## Фрагмент страницы:
──────────────────────────────

«Культурологическую» активность ЦРУ можно было нейтрализовать «философско-искусствоведческим» опытом 1941 года в СССР
«Культурологическую» активность ЦРУ можно было нейтрализовать «философско-искусствоведческим» опытом 1941 года в СССР
Тайная программа книгоиздания, задуманная ЦРУ, шла параллельно с программой продвижения абстрактного экспрессионизма в живописи. Отдел международных организаций ЦРУ начал с того, что собрал лучших художественных критиков Америки того времени. Они обосновали важность абстрактного искусства и необходимость спонсорской поддержки его со стороны просвещенного бизнеса. Первым бизнесменом здесь шел Нельсон Рокфеллер, для которого абстрактный экспрессионизм был «искусством свободного предпринимательства».
Была создана международная программа продвижения абстрактного экспрессионизма. Здесь вложился Фонд братьев Рокфеллеров. А музей современного искусства в Нью-Йорке, действуя по этой программе, начал экспорт работ художников-абстракционистов. Союзником музея выступил журнал «Лайф», который выдвинул идею «свободного предпринимательства в искусстве», выразив ее в образе и стилистике абстрактного экспрессионизма. Экспорт этого направления предусматривал международную пятилетнюю программу, которая включала проведение тридцати трех международных выставок работ современных американских художников и скульпторов, где более всего звучали такие величины абстракционизма, как Джексон Поллок, Марк Ротко, Ив Кляйн, Франц Клайн, Марк Тоби, Джоан Митчелл, Роберт Мазервелл, Стюарт Дэвис, Адольф Готлиб.

──────────────────────────────

## Строки:
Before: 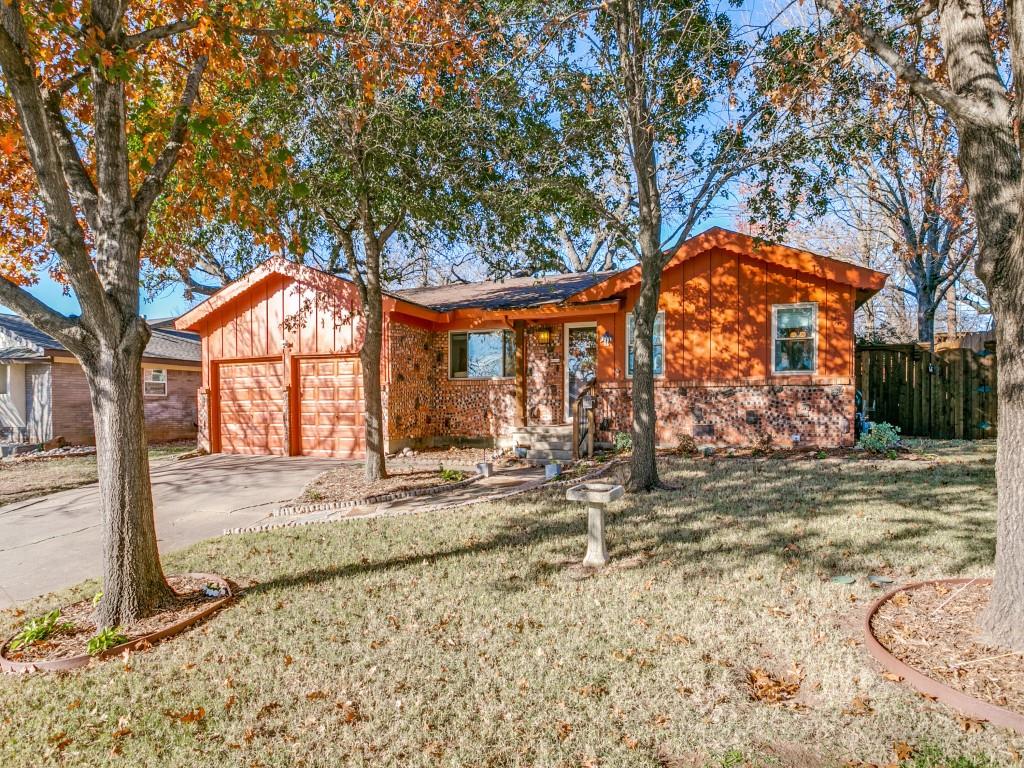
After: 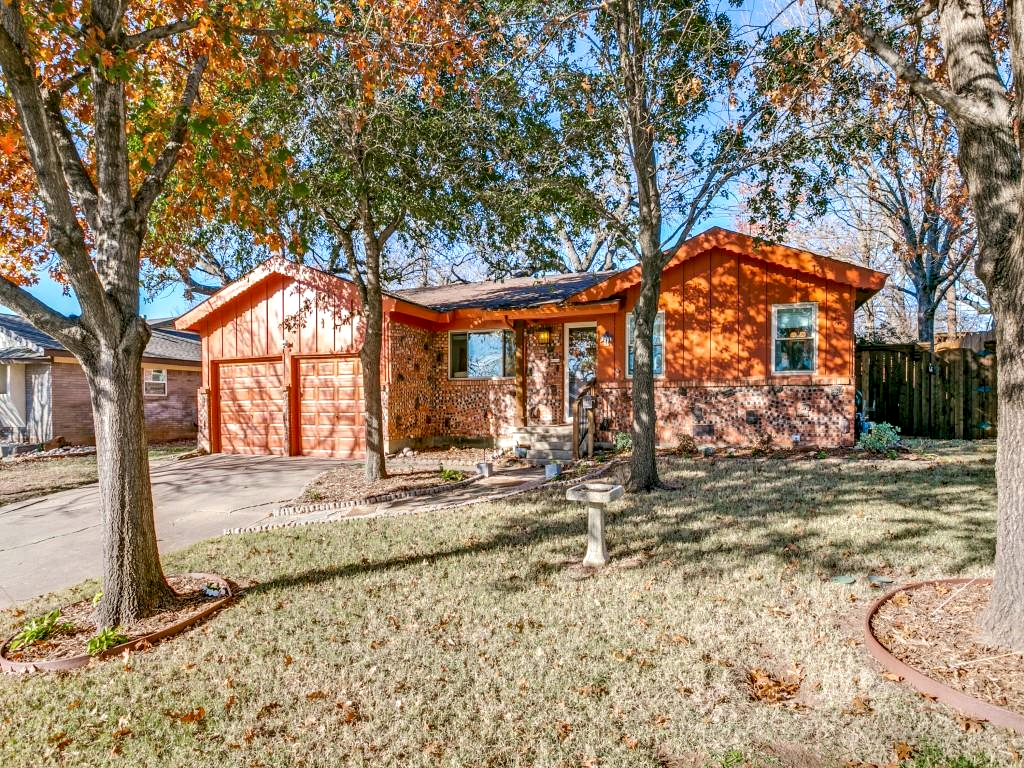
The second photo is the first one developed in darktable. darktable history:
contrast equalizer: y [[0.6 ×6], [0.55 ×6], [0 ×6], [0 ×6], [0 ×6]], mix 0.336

──────────────────────────────

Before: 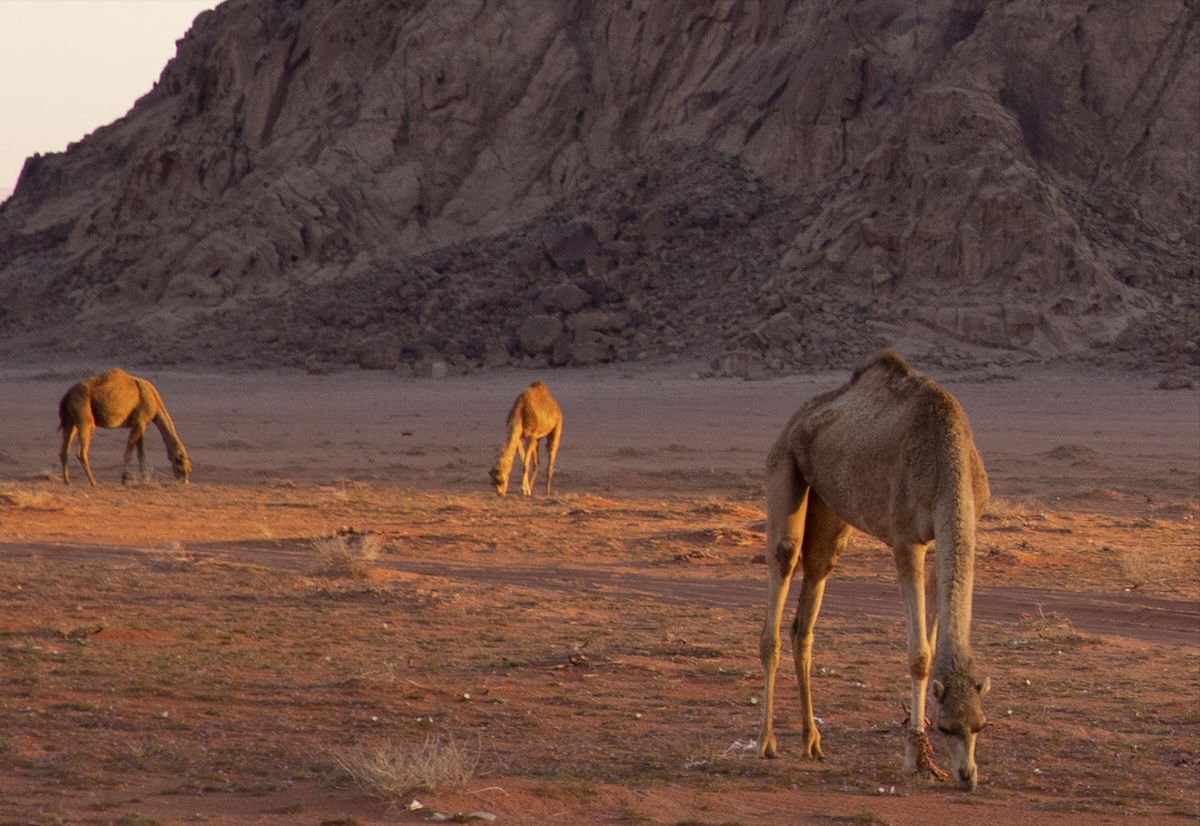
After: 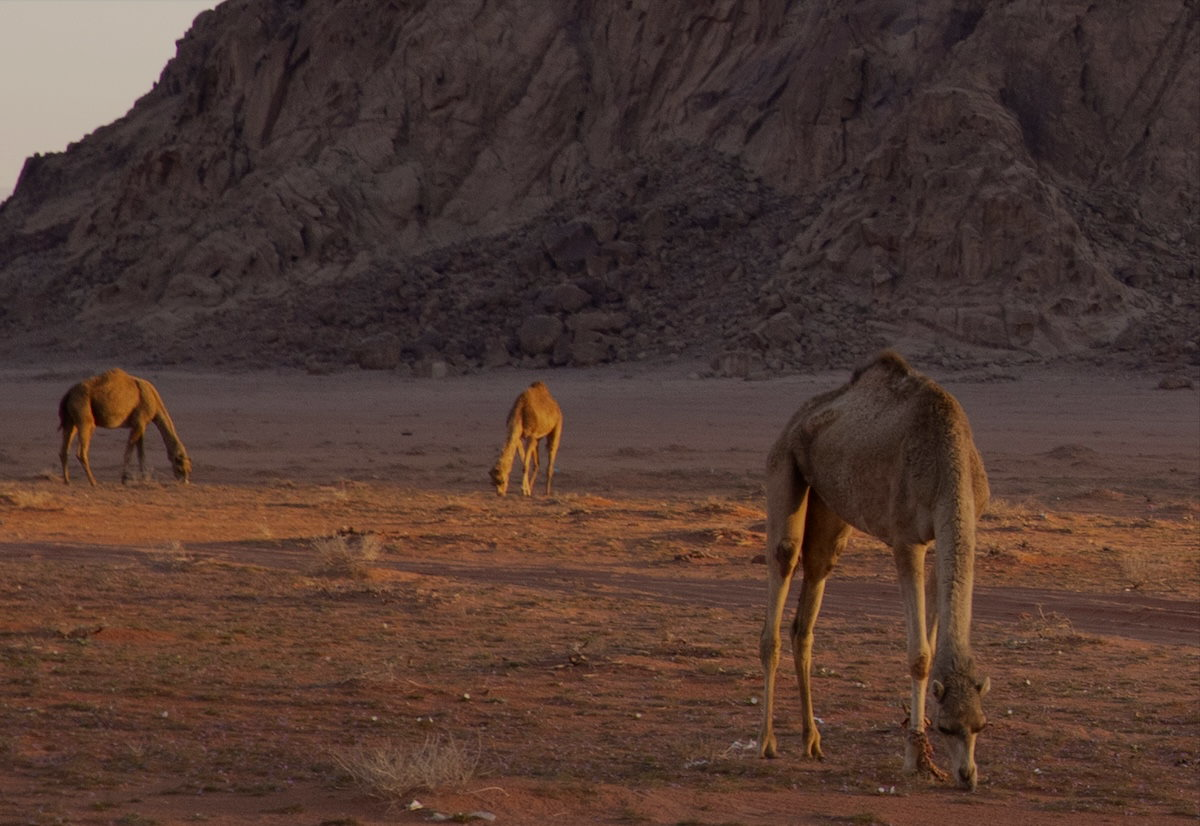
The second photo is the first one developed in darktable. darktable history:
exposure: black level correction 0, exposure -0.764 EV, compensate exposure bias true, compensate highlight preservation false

──────────────────────────────

## Задание:
Продолжите текст о продвижении абстрактного экспрессионизма при поддержке ЦРУ, начав сразу после его последнего предложения.

## Ответ:
Издавались красочные каталоги, в популярных журналах печатались статьи художественных критиков, шли передачи радиостанций «Голос Америки», «Свобода», «Свободная Европа», в которых ценность этих выставок объяснялась так: на показе были представлены «шедевры, которые не могли быть созданы или выставлены на всеобщее обозрение в таких тоталитарных странах, как нацистская Германия или современная Советская Россия» [48].
Такое объяснение потянуло за собой темы ключевых посланий для средств массовой информации: «Абстрактное искусство – плод демократии», «Тирания не терпит нонконформизма», «Противостояние свободы и тирании».
Пристальное внимание ЦРУ к абстрактному искусству объяснил сотрудник управления Дональд Джеймсон, тот, что работал в отделе международных организаций у Корда Мейера: «Мы осознали, что это искусство, не имеющее ничего общего с социалистическим реализмом, может заставить социалистический реализм выглядеть еще более стилизованным, более жестким и ограниченным, чем он есть на самом деле. Москва в те дни была крайне настойчива в критике любого рода несоответствия своим крайне жестким шаблонам. Поэтому сам собой напрашивался вывод, что все, так неистово критикуемое СССР, стоит поддерживать в той или иной степени. Конечно, в делах такого рода поддержку можно было оказать только через организации или операции ЦРУ, чтобы не было никаких вопросов о необходимости отмывать репутацию Джексона Поллока, например, или делать что-нибудь, чтобы привлечь этих людей к сотрудничеству с ЦРУ, – они должны были находиться на самом конце цепочки» [49].
Но была ли художественная политика в СССР, способная в то время конкурировать с абстракционистской экспансией Запада?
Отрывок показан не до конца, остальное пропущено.